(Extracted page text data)
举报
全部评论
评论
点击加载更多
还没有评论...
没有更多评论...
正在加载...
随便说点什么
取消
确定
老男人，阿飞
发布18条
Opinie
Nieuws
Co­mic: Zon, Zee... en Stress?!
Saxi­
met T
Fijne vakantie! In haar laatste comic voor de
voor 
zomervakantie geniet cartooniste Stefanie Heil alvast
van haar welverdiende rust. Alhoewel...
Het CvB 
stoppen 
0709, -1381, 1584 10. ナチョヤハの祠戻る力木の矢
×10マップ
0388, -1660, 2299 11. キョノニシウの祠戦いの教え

# EXERCISE PROMPT
Please report every line among the entries that includes "voor".

# WRITTEN SOLUTION
Fijne vakantie! In haar laatste comic voor de
voor 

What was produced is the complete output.